**SELECTED EXTRACT**
▬▬▬

It started with yet another black man murdered by the police. A white police officer kneeling on the throat of a man named George, begging for his life, begging to breathe. Anyone with any fibre of decency in their character would see this, know it for what it is, know that it is wrong.
Police brutality is and has been a massive issue across the US, disproportionally affecting the black population. The violence is now carried on to the disproportionate response from the authorities to protesters protesting for their right to live, to breathe, in their homeland – without fearing those who have sworn to serve and protect the communities, yet so blatantly have failed, becoming the enemy of the people they were supposed to protect.
The blatant racism of the US authorities is reflected in everything from statistics on police brutality, stop-and-frisks, arrests, throughout the justice system. It is cemented in structures built on a heritage of hatred against people who against their will were abducted, held hostage, and shipped to a far and distant land where they were forced into slave labour by people who had migrated out of their own volition, who claimed ownership to the land, yet committed genocide against the native population and ever since have fought to keep their position, as plantation owners, as authorities, as police, political and military leaders from those they in the past subjected to the greatest forms of injustice, out of fear, fear of diversity, fear of repercussion for acts they in the depths of their hearts know were wrong.
While structural racism embodied by the police, the justice system, political authority and so on certainly prevail in the US those most outspoken in favour of genocide and the reinstatement of the apartheid state, subjecting minority populations to even more injustice, is the far right. The far-right has dreamt of “race-war for decades. Now they’ve taken to the streets, hiding among the masses, instigating violence, taking the opportunity to try to turn beautiful protests for life ugly, turning them violent, giving justification both to the police and to others to escalate the level of violence.
The Far-Right has dreamt of “race-war” for decades – they’re out in the streets now, hiding in the crowds, instigating violence.
Remember – this is not their war – this is people protesting for their right to live and thrive in their homeland.
A protest for freedom and life.
The attempts at turning this into a race-war is exemplified both by intercepted internal communications in far-right groups on encrypted services coordinating efforts, as well as in more overt displays such as in the jamming of the Chicago police radio with the openly racist Serbian song ‘Karadžić, Lead Your Serbs’ (or “Remove Kebab”).

▬▬▬

Short-answer chart tasks:
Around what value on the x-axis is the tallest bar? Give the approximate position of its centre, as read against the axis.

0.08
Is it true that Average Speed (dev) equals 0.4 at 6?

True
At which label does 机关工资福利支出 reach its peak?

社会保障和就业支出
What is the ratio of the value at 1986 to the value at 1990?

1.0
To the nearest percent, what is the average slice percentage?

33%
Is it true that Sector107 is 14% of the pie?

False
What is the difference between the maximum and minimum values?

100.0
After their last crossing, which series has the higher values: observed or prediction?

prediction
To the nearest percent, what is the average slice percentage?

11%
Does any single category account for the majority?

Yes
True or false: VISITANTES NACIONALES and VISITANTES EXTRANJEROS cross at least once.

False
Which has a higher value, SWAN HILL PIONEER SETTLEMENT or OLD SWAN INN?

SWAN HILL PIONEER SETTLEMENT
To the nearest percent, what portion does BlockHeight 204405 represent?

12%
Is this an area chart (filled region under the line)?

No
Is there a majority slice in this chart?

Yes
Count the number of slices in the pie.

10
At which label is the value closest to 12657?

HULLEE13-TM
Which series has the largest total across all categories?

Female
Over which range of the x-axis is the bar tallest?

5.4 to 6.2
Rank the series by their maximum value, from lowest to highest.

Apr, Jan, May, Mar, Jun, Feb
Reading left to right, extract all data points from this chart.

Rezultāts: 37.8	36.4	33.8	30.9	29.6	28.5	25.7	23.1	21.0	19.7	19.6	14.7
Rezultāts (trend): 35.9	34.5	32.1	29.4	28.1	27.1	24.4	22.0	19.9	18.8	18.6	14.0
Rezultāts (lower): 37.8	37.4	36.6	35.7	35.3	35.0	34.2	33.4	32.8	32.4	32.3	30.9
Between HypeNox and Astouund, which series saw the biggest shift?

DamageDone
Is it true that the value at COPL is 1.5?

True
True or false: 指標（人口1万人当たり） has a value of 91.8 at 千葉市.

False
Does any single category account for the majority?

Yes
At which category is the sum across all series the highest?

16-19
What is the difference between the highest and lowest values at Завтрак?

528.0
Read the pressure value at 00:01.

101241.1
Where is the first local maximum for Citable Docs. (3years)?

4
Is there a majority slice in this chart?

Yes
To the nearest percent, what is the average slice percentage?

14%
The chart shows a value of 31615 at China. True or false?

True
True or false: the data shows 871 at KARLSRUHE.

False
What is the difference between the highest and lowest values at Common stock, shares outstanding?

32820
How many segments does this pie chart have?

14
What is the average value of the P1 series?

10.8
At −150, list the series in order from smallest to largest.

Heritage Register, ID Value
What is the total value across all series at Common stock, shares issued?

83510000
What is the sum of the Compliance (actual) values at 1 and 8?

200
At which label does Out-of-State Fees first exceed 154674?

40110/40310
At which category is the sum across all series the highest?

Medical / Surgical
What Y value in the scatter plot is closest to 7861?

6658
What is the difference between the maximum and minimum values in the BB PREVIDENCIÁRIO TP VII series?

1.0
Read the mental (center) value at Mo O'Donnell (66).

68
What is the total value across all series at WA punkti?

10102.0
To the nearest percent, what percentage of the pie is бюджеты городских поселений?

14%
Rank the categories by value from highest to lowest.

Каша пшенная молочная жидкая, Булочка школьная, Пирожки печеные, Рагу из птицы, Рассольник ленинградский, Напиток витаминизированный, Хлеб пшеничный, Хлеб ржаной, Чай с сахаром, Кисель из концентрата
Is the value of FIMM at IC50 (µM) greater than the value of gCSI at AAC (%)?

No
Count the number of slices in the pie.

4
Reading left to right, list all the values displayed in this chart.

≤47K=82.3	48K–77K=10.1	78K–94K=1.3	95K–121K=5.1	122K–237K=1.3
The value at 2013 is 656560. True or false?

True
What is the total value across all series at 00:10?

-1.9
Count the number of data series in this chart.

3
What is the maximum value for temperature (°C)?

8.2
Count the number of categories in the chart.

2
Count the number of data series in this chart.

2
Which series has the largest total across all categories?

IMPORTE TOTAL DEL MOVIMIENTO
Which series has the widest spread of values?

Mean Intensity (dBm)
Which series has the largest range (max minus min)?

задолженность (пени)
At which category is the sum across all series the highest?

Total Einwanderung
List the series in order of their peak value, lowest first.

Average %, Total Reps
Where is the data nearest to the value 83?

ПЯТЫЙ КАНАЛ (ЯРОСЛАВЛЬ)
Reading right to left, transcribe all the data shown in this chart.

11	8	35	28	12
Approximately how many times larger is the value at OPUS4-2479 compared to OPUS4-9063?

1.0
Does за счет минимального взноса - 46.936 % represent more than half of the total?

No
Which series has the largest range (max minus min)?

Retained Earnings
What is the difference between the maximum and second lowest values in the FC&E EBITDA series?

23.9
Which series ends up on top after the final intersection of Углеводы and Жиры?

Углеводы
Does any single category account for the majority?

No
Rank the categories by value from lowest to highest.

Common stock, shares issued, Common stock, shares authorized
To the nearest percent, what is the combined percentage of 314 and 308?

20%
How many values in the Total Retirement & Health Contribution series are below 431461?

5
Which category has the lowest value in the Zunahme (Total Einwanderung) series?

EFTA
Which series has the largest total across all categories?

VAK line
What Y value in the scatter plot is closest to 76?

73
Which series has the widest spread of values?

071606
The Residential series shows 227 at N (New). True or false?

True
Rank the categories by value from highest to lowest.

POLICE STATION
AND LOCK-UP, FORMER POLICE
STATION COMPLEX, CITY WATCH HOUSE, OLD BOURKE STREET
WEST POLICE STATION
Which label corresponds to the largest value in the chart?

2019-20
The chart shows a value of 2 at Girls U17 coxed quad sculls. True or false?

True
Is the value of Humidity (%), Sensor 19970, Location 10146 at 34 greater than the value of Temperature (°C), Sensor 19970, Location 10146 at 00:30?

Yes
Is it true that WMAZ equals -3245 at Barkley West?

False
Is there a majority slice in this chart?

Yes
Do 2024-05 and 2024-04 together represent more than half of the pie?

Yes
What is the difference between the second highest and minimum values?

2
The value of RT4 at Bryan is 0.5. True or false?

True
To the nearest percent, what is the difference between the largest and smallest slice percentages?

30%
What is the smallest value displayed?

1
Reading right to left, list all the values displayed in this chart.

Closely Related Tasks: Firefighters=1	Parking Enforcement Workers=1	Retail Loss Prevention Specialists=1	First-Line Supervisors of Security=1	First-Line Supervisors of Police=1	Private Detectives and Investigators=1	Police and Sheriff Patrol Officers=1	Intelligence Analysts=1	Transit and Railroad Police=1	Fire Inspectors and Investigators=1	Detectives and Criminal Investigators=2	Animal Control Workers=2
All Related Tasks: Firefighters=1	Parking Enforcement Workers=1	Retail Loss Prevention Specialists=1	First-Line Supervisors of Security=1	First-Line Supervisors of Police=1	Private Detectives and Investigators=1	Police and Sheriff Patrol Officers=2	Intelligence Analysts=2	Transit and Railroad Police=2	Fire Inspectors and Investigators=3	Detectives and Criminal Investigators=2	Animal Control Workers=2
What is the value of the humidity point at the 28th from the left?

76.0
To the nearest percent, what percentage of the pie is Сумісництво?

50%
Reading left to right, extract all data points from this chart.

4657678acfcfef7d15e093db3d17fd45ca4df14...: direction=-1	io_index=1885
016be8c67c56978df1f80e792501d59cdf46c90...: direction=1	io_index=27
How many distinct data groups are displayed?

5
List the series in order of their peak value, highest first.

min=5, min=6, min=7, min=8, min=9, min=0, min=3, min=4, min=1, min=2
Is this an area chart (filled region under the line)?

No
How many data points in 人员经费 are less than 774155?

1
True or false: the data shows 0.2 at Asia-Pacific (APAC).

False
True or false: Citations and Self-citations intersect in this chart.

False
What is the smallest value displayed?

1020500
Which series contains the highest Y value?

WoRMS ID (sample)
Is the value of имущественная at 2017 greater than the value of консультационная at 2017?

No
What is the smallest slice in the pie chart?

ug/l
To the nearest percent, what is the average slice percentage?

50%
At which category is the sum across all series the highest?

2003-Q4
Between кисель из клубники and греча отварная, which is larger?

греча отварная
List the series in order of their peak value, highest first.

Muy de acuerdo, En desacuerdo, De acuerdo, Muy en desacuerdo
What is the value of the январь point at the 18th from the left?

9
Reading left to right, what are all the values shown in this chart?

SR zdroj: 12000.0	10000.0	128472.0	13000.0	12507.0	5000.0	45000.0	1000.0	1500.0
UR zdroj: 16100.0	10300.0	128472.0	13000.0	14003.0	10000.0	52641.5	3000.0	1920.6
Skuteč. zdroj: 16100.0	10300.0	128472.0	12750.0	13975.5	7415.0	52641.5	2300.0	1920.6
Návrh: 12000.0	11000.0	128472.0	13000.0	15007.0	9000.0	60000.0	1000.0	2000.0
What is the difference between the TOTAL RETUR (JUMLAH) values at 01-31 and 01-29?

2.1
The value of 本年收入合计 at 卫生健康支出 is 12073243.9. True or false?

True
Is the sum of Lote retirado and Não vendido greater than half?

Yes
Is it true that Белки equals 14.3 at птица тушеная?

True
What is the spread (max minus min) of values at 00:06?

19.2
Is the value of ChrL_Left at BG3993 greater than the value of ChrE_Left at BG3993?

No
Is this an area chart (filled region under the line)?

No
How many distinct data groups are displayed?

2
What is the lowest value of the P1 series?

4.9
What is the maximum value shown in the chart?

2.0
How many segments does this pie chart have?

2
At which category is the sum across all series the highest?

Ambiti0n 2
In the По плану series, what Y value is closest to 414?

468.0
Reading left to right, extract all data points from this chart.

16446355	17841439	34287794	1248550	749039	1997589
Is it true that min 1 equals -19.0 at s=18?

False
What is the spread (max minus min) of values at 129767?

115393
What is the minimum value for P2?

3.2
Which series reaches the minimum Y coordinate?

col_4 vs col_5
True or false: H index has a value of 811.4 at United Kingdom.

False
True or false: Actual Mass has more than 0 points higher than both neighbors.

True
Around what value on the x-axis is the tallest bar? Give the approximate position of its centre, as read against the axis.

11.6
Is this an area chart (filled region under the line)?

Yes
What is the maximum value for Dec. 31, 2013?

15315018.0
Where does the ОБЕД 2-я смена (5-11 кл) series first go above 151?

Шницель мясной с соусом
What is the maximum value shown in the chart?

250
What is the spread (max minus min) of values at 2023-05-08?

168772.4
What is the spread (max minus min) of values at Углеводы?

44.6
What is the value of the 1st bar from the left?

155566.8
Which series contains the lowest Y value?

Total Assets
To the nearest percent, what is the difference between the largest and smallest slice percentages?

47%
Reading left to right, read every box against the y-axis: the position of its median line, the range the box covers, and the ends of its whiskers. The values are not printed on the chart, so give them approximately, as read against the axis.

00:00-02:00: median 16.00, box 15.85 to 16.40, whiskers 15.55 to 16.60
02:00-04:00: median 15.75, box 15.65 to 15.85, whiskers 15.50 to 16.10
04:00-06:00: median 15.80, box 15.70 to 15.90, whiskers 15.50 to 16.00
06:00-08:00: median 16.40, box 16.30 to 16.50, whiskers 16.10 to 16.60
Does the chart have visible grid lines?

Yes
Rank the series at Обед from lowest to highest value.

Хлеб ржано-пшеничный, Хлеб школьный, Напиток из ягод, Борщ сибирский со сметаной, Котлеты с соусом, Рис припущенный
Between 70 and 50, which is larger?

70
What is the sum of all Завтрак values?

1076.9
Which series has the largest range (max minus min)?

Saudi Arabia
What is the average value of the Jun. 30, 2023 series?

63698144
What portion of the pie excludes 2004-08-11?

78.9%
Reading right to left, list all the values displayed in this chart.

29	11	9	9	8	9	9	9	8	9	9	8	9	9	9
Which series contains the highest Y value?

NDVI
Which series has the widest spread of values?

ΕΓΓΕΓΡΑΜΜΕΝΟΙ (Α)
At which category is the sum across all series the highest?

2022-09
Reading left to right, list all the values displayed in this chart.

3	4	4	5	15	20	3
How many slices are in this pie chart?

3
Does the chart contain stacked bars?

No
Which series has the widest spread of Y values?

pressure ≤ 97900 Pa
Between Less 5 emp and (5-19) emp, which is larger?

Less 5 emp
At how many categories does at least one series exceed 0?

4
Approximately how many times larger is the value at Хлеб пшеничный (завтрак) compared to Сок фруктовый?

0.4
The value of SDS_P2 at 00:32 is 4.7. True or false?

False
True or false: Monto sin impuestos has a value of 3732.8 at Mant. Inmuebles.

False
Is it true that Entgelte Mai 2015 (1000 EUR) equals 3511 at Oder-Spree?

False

▬▬▬

**ACTIVITY**
Resume the piece on police brutality and the far right's role in the protests, continuing after its final paragraph.

**EXERCISE ANSWER**
While there is justifiable outrage, protests and riots across the US this is not the “race-war” as the far-right wants it to be. Decent people of all backgrounds stand together against police brutality, against racism, against violence. This is a struggle between those who want an apartheid state and those who do not. Not between people of different origins. This is a protest for life.
This is a struggle between those who want an apartheid state and those who do not.
The sad reality is that the apartheid state has massive support, reaching far beyond what we conventionally see as the “far-right”. It is embodied by the police using violence against the people:
A compilation of videos that captures how police officers incite violence.— Simran Jeet Singh (@SikhProf) May 31, 2020
How are they responding to protests against police killings? With further abuses of power.
If this doesn’t tell us we need police reform, we’re not paying attention. pic.twitter.com/Y7tITwbxeB
And it’s exemplified by the police using hand-signals to promote white supremacy:
Further, it is embodied by a government deploying the national guard against protesters, a President openly threatening and inciting violence against protesters, and the police and national guard attacking not only protesters but also the media covering the protests and police brutality.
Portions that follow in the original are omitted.